Ya en el camino de regreso, aprovechando ese nuevo y sofisticado gepeese que me han instalado, pongo el pié en el acelerador hondo y firme hasta que me avise de nuevo de algún espía tributario. Estoy llegando a casa una hora por delante del horario previsto al salir de allí.
Decido aprovechar esa hora ganada al tiempo para pasar de largo y continuar viaje hasta su casa. El visor de seguridad detecta mi auto y entro sin problemas en el chalet.
Como siempre, como es costumbre entre nosotras, me espera preparando un té.
Las galletas aún están calientes, acaban de salir del horno. “Por si venías”, me comenta.
Hace frío, pese a estar cerca de la costa, el termómetro no alcanza una temperatura positiva. Pero nosotras estamos en el jardín. Con unas mantas que ha preparado, a juego con el estampado del columpio. Yo todavía destilo adrenalina, pero no importa. Me siento bien, puedo respirar hondo y a pesar de eso, mi corazón va ralentizando sus latidos.

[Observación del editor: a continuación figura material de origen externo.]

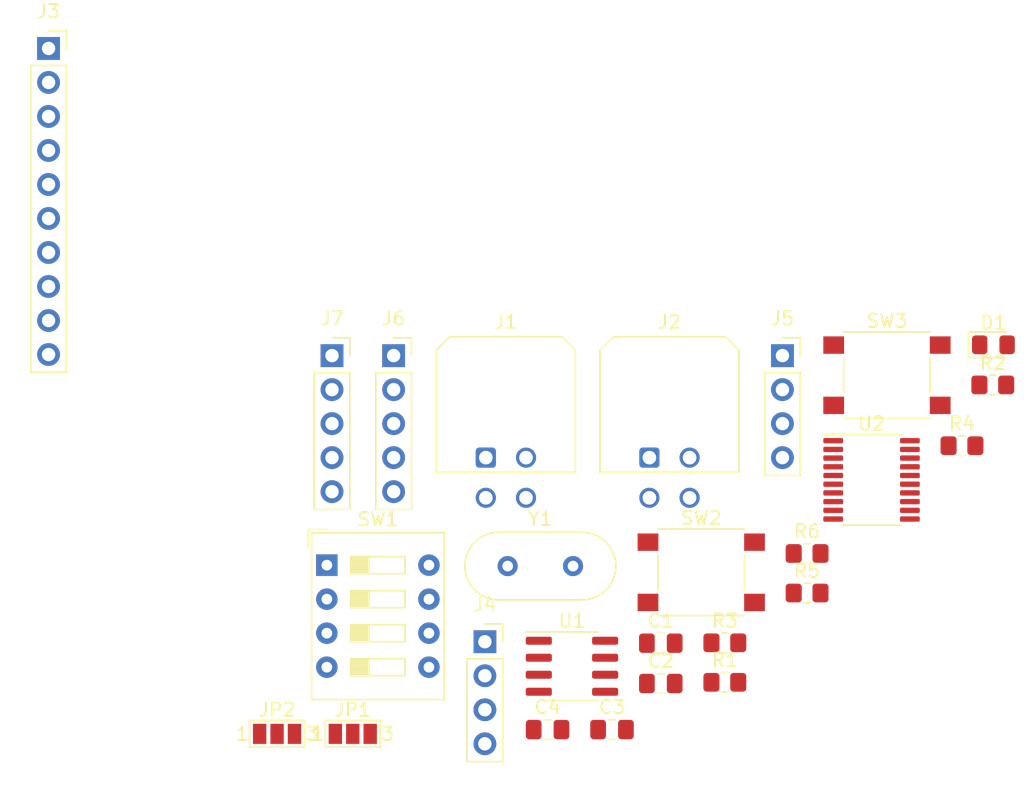
<source format=kicad_pcb>
(kicad_pcb (version 20211014) (generator pcbnew)

  (general
    (thickness 1.6)
  )

  (paper "A4")
  (layers
    (0 "F.Cu" signal)
    (31 "B.Cu" signal)
    (32 "B.Adhes" user "B.Adhesive")
    (33 "F.Adhes" user "F.Adhesive")
    (34 "B.Paste" user)
    (35 "F.Paste" user)
    (36 "B.SilkS" user "B.Silkscreen")
    (37 "F.SilkS" user "F.Silkscreen")
    (38 "B.Mask" user)
    (39 "F.Mask" user)
    (40 "Dwgs.User" user "User.Drawings")
    (41 "Cmts.User" user "User.Comments")
    (42 "Eco1.User" user "User.Eco1")
    (43 "Eco2.User" user "User.Eco2")
    (44 "Edge.Cuts" user)
    (45 "Margin" user)
    (46 "B.CrtYd" user "B.Courtyard")
    (47 "F.CrtYd" user "F.Courtyard")
    (48 "B.Fab" user)
    (49 "F.Fab" user)
    (50 "User.1" user)
    (51 "User.2" user)
    (52 "User.3" user)
    (53 "User.4" user)
    (54 "User.5" user)
    (55 "User.6" user)
    (56 "User.7" user)
    (57 "User.8" user)
    (58 "User.9" user)
  )

  (setup
    (pad_to_mask_clearance 0)
    (pcbplotparams
      (layerselection 0x00010fc_ffffffff)
      (disableapertmacros false)
      (usegerberextensions false)
      (usegerberattributes true)
      (usegerberadvancedattributes true)
      (creategerberjobfile true)
      (svguseinch false)
      (svgprecision 6)
      (excludeedgelayer true)
      (plotframeref false)
      (viasonmask false)
      (mode 1)
      (useauxorigin false)
      (hpglpennumber 1)
      (hpglpenspeed 20)
      (hpglpendiameter 15.000000)
      (dxfpolygonmode true)
      (dxfimperialunits true)
      (dxfusepcbnewfont true)
      (psnegative false)
      (psa4output false)
      (plotreference true)
      (plotvalue true)
      (plotinvisibletext false)
      (sketchpadsonfab false)
      (subtractmaskfromsilk false)
      (outputformat 1)
      (mirror false)
      (drillshape 1)
      (scaleselection 1)
      (outputdirectory "")
    )
  )

  (net 0 "")
  (net 1 "Net-(C1-Pad1)")
  (net 2 "GND")
  (net 3 "+5V")
  (net 4 "Net-(C3-Pad1)")
  (net 5 "/can_enable")
  (net 6 "Net-(D1-Pad2)")
  (net 7 "/CAN+")
  (net 8 "/CAN-")
  (net 9 "Net-(J1-Pad3)")
  (net 10 "unconnected-(J1-Pad4)")
  (net 11 "Net-(J2-Pad3)")
  (net 12 "unconnected-(J2-Pad4)")
  (net 13 "unconnected-(J3-Pad1)")
  (net 14 "unconnected-(J3-Pad2)")
  (net 15 "unconnected-(J3-Pad3)")
  (net 16 "unconnected-(J3-Pad4)")
  (net 17 "unconnected-(J3-Pad5)")
  (net 18 "unconnected-(J3-Pad6)")
  (net 19 "/A4(SDA)")
  (net 20 "/A5(SCL)")
  (net 21 "Net-(JP2-Pad1)")
  (net 22 "Net-(J4-Pad2)")
  (net 23 "/0(Rx)")
  (net 24 "/1(Tx)")
  (net 25 "/2")
  (net 26 "/4")
  (net 27 "/A1")
  (net 28 "/3(**)")
  (net 29 "/5(**)")
  (net 30 "/A0")
  (net 31 "+3V3")
  (net 32 "Net-(R1-Pad1)")
  (net 33 "Net-(R2-Pad2)")
  (net 34 "Net-(R3-Pad2)")
  (net 35 "/6(**)")
  (net 36 "/CAN_Tx")
  (net 37 "/CAN_Rx")
  (net 38 "unconnected-(U1-Pad5)")
  (net 39 "unconnected-(U2-Pad3)")
  (net 40 "unconnected-(U2-Pad4)")
  (net 41 "unconnected-(U2-Pad5)")
  (net 42 "unconnected-(U2-Pad6)")
  (net 43 "unconnected-(U2-Pad7)")
  (net 44 "unconnected-(U2-Pad11)")
  (net 45 "unconnected-(U2-Pad12)")
  (net 46 "unconnected-(U2-Pad13)")
  (net 47 "/13(SCK)")
  (net 48 "unconnected-(U2-Pad15)")
  (net 49 "/11(**{slash}MOSI)")
  (net 50 "/12(MISO)")
  (net 51 "/7")

  (footprint "Resistor_SMD:R_0805_2012Metric_Pad1.20x1.40mm_HandSolder" (layer "F.Cu") (at 144.48 89.28))

  (footprint "Connector_PinSocket_2.54mm:PinSocket_1x04_P2.54mm_Vertical" (layer "F.Cu") (at 126.57 86.25))

  (footprint "Jumper:SolderJumper-3_P1.3mm_Open_Pad1.0x1.5mm_NumberLabels" (layer "F.Cu") (at 111.06 93.13))

  (footprint "Connector_PinSocket_2.54mm:PinSocket_1x10_P2.54mm_Vertical" (layer "F.Cu") (at 94.005 41.94))

  (footprint "Connector_PinSocket_2.54mm:PinSocket_1x05_P2.54mm_Vertical" (layer "F.Cu") (at 115.16 64.88))

  (footprint "Connector_Molex:Molex_Micro-Fit_3.0_43045-0400_2x02_P3.00mm_Horizontal" (layer "F.Cu") (at 138.85 72.5))

  (footprint "Capacitor_SMD:C_0805_2012Metric_Pad1.18x1.45mm_HandSolder" (layer "F.Cu") (at 136.06 92.81))

  (footprint "Resistor_SMD:R_0805_2012Metric_Pad1.20x1.40mm_HandSolder" (layer "F.Cu") (at 150.62 82.61))

  (footprint "Resistor_SMD:R_0805_2012Metric_Pad1.20x1.40mm_HandSolder" (layer "F.Cu") (at 144.48 86.33))

  (footprint "Connector_PinSocket_2.54mm:PinSocket_1x04_P2.54mm_Vertical" (layer "F.Cu") (at 148.78 64.88))

  (footprint "Connector_Molex:Molex_Micro-Fit_3.0_43045-0400_2x02_P3.00mm_Horizontal" (layer "F.Cu") (at 126.64 72.5))

  (footprint "Resistor_SMD:R_0805_2012Metric_Pad1.20x1.40mm_HandSolder" (layer "F.Cu") (at 162.18 71.61))

  (footprint "Jumper:SolderJumper-3_P1.3mm_Open_Pad1.0x1.5mm_NumberLabels" (layer "F.Cu") (at 116.71 93.13))

  (footprint "Button_Switch_THT:SW_DIP_SPSTx04_Slide_9.78x12.34mm_W7.62mm_P2.54mm" (layer "F.Cu") (at 114.775 80.53))

  (footprint "Capacitor_SMD:C_0805_2012Metric_Pad1.18x1.45mm_HandSolder" (layer "F.Cu") (at 139.7 89.37))

  (footprint "Package_SO:SOIC-8_3.9x4.9mm_P1.27mm" (layer "F.Cu") (at 133.07 88.08))

  (footprint "Connector_PinSocket_2.54mm:PinSocket_1x05_P2.54mm_Vertical" (layer "F.Cu") (at 119.76 64.88))

  (footprint "Crystal:Crystal_HC49-U_Vertical" (layer "F.Cu") (at 128.27 80.6))

  (footprint "Resistor_SMD:R_0805_2012Metric_Pad1.20x1.40mm_HandSolder" (layer "F.Cu") (at 150.62 79.66))

  (footprint "Capacitor_SMD:C_0805_2012Metric_Pad1.18x1.45mm_HandSolder" (layer "F.Cu") (at 131.25 92.81))

  (footprint "Capacitor_SMD:C_0805_2012Metric_Pad1.18x1.45mm_HandSolder" (layer "F.Cu") (at 139.7 86.36))

  (footprint "LED_SMD:LED_0805_2012Metric_Pad1.15x1.40mm_HandSolder" (layer "F.Cu") (at 164.525 64.075))

  (footprint "Package_SO:TSSOP-20_4.4x6.5mm_P0.65mm" (layer "F.Cu") (at 155.43 74.16))

  (footprint "Button_Switch_SMD:SW_Push_1P1T_NO_6x6mm_H9.5mm" (layer "F.Cu") (at 142.72 81.065))

  (footprint "Button_Switch_SMD:SW_Push_1P1T_NO_6x6mm_H9.5mm" (layer "F.Cu") (at 156.58 66.345))

  (footprint "Resistor_SMD:R_0805_2012Metric_Pad1.20x1.40mm_HandSolder" (layer "F.Cu") (at 164.48 67.07))

)

</source>
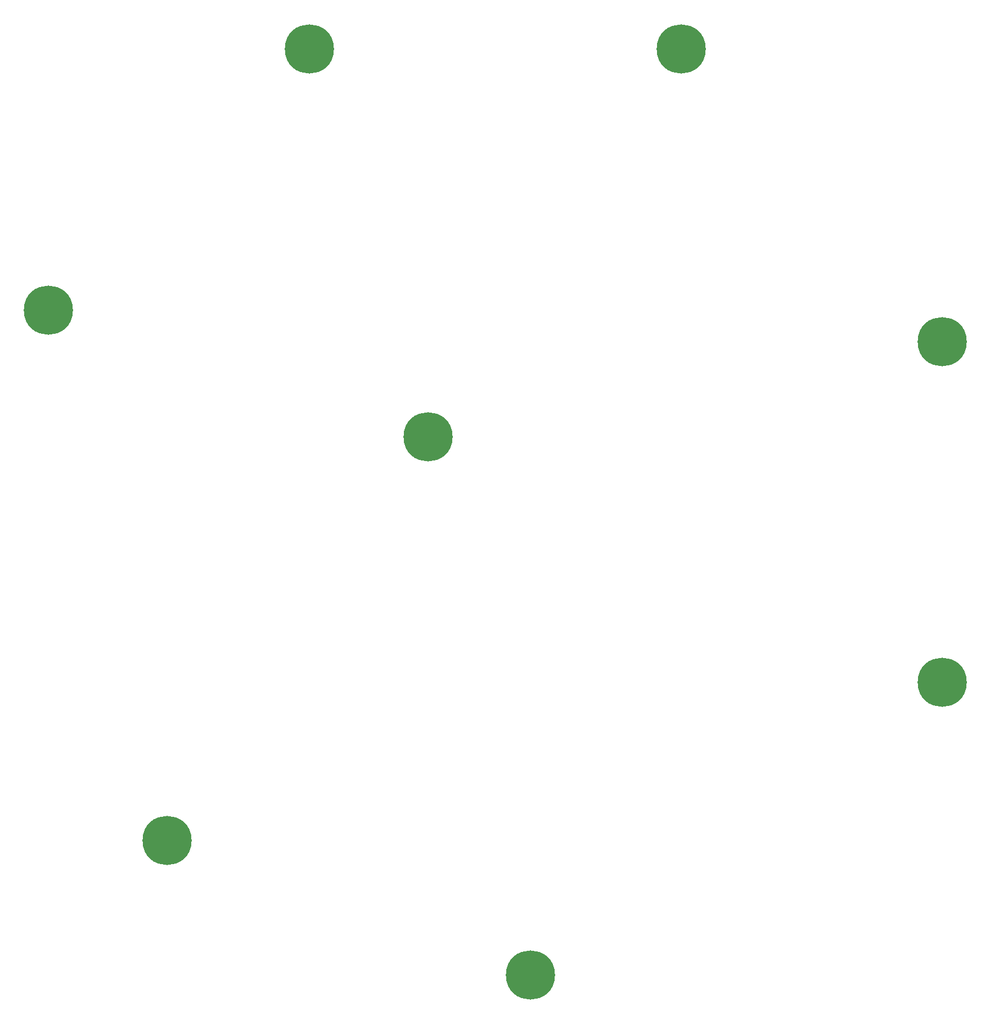
<source format=gtl>
%TF.GenerationSoftware,KiCad,Pcbnew,(5.1.9)-1*%
%TF.CreationDate,2021-12-08T11:05:04+09:00*%
%TF.ProjectId,GraSPIntTop,47726153-5049-46e7-9454-6f702e6b6963,rev?*%
%TF.SameCoordinates,Original*%
%TF.FileFunction,Copper,L1,Top*%
%TF.FilePolarity,Positive*%
%FSLAX46Y46*%
G04 Gerber Fmt 4.6, Leading zero omitted, Abs format (unit mm)*
G04 Created by KiCad (PCBNEW (5.1.9)-1) date 2021-12-08 11:05:04*
%MOMM*%
%LPD*%
G01*
G04 APERTURE LIST*
%TA.AperFunction,ViaPad*%
%ADD10C,7.400000*%
%TD*%
G04 APERTURE END LIST*
D10*
%TO.N,*%
X172640625Y-71437500D03*
X172640625Y-122634375D03*
X110728125Y-166687500D03*
X55959375Y-146446875D03*
X38100000Y-66675000D03*
X95250000Y-85725000D03*
X133350000Y-27384375D03*
X77390625Y-27384375D03*
%TD*%
M02*

</source>
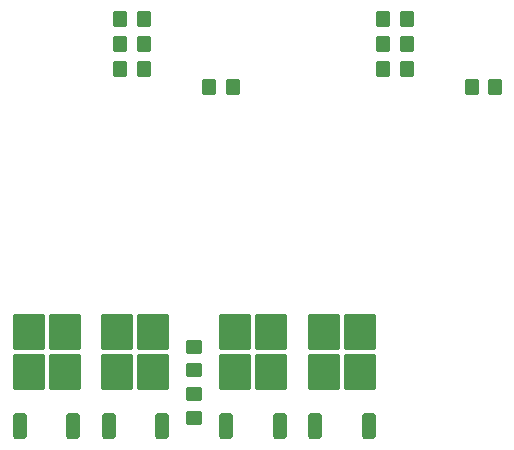
<source format=gbr>
%TF.GenerationSoftware,KiCad,Pcbnew,7.0.1-0*%
%TF.CreationDate,2024-10-14T15:01:22+02:00*%
%TF.ProjectId,SerialControllerBoard,53657269-616c-4436-9f6e-74726f6c6c65,rev?*%
%TF.SameCoordinates,Original*%
%TF.FileFunction,Paste,Top*%
%TF.FilePolarity,Positive*%
%FSLAX46Y46*%
G04 Gerber Fmt 4.6, Leading zero omitted, Abs format (unit mm)*
G04 Created by KiCad (PCBNEW 7.0.1-0) date 2024-10-14 15:01:22*
%MOMM*%
%LPD*%
G01*
G04 APERTURE LIST*
G04 Aperture macros list*
%AMRoundRect*
0 Rectangle with rounded corners*
0 $1 Rounding radius*
0 $2 $3 $4 $5 $6 $7 $8 $9 X,Y pos of 4 corners*
0 Add a 4 corners polygon primitive as box body*
4,1,4,$2,$3,$4,$5,$6,$7,$8,$9,$2,$3,0*
0 Add four circle primitives for the rounded corners*
1,1,$1+$1,$2,$3*
1,1,$1+$1,$4,$5*
1,1,$1+$1,$6,$7*
1,1,$1+$1,$8,$9*
0 Add four rect primitives between the rounded corners*
20,1,$1+$1,$2,$3,$4,$5,0*
20,1,$1+$1,$4,$5,$6,$7,0*
20,1,$1+$1,$6,$7,$8,$9,0*
20,1,$1+$1,$8,$9,$2,$3,0*%
G04 Aperture macros list end*
%ADD10RoundRect,0.250000X-0.450000X0.350000X-0.450000X-0.350000X0.450000X-0.350000X0.450000X0.350000X0*%
%ADD11RoundRect,0.250000X0.350000X0.450000X-0.350000X0.450000X-0.350000X-0.450000X0.350000X-0.450000X0*%
%ADD12RoundRect,0.250000X0.350000X-0.850000X0.350000X0.850000X-0.350000X0.850000X-0.350000X-0.850000X0*%
%ADD13RoundRect,0.250000X1.125000X-1.275000X1.125000X1.275000X-1.125000X1.275000X-1.125000X-1.275000X0*%
%ADD14RoundRect,0.250000X0.450000X-0.350000X0.450000X0.350000X-0.450000X0.350000X-0.450000X-0.350000X0*%
G04 APERTURE END LIST*
D10*
%TO.C,R2*%
X137000000Y-85000000D03*
X137000000Y-87000000D03*
%TD*%
D11*
%TO.C,R10*%
X155000000Y-57465000D03*
X153000000Y-57465000D03*
%TD*%
%TO.C,R7*%
X140250000Y-59000000D03*
X138250000Y-59000000D03*
%TD*%
%TO.C,R5*%
X132750000Y-55340000D03*
X130750000Y-55340000D03*
%TD*%
D12*
%TO.C,Q3*%
X129750000Y-87725000D03*
D13*
X130505000Y-83100000D03*
X133555000Y-83100000D03*
X130505000Y-79750000D03*
X133555000Y-79750000D03*
D12*
X134310000Y-87725000D03*
%TD*%
D11*
%TO.C,R8*%
X162500000Y-59000000D03*
X160500000Y-59000000D03*
%TD*%
%TO.C,R3*%
X132750000Y-53215000D03*
X130750000Y-53215000D03*
%TD*%
D12*
%TO.C,Q4*%
X147220000Y-87725000D03*
D13*
X147975000Y-83100000D03*
X151025000Y-83100000D03*
X147975000Y-79750000D03*
X151025000Y-79750000D03*
D12*
X151780000Y-87725000D03*
%TD*%
D11*
%TO.C,R4*%
X155000000Y-53215000D03*
X153000000Y-53215000D03*
%TD*%
D14*
%TO.C,R1*%
X137000000Y-83000000D03*
X137000000Y-81000000D03*
%TD*%
D12*
%TO.C,Q2*%
X139720000Y-87725000D03*
D13*
X140475000Y-83100000D03*
X143525000Y-83100000D03*
X140475000Y-79750000D03*
X143525000Y-79750000D03*
D12*
X144280000Y-87725000D03*
%TD*%
D11*
%TO.C,R6*%
X155000000Y-55340000D03*
X153000000Y-55340000D03*
%TD*%
%TO.C,R9*%
X132750000Y-57465000D03*
X130750000Y-57465000D03*
%TD*%
D12*
%TO.C,Q1*%
X122220000Y-87725000D03*
D13*
X122975000Y-83100000D03*
X126025000Y-83100000D03*
X122975000Y-79750000D03*
X126025000Y-79750000D03*
D12*
X126780000Y-87725000D03*
%TD*%
M02*

</source>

Hablamos, le explico como ha ido. Todavía tiene miedo. Y yo no sé que decirle.
Y no sé si le miento cuando le digo que está a salvo, que su vida, aunque su vida, es otra.
Y ella me mira y sonríe. Y recuerda mi huida. Y no me lo dice. Pero yo sé que lo está pensando. Y yo también guardo silencio. Y acabamos el té. Y de nuevo tomo camino. Esta vez lo hago sin gepeese, conozco la vuelta.